● Requirement
Each line below with the string "usage" should be copied.

Dataset entries
- Opening Delimiter -

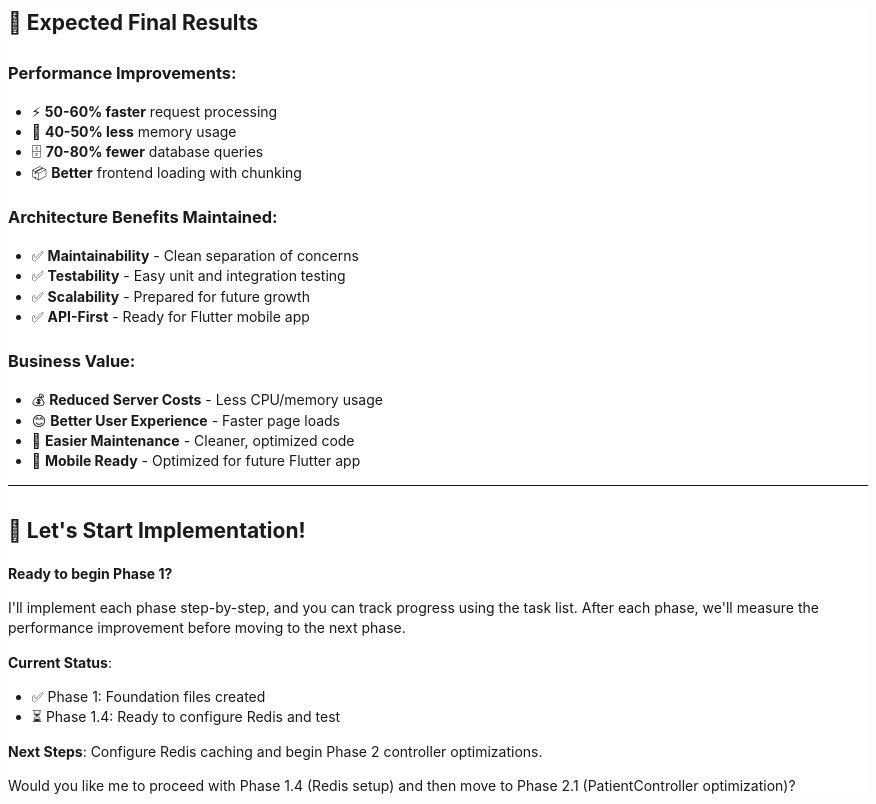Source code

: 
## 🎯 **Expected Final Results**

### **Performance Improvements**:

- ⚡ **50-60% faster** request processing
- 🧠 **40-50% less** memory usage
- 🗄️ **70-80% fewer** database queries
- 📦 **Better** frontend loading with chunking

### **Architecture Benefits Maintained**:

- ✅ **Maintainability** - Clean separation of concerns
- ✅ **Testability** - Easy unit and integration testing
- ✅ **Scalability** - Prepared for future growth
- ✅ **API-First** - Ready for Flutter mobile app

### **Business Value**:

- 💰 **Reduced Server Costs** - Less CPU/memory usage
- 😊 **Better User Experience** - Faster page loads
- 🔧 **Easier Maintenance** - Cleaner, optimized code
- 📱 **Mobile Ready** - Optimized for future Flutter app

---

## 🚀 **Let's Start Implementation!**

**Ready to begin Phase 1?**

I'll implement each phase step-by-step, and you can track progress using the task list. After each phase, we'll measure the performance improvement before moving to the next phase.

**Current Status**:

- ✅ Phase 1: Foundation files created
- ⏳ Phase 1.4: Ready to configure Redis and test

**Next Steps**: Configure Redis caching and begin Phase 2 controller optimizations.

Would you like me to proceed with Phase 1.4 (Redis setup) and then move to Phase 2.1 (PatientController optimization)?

- Closing Delimiter -

● Output
- 🧠 **40-50% less** memory usage
- 💰 **Reduced Server Costs** - Less CPU/memory usage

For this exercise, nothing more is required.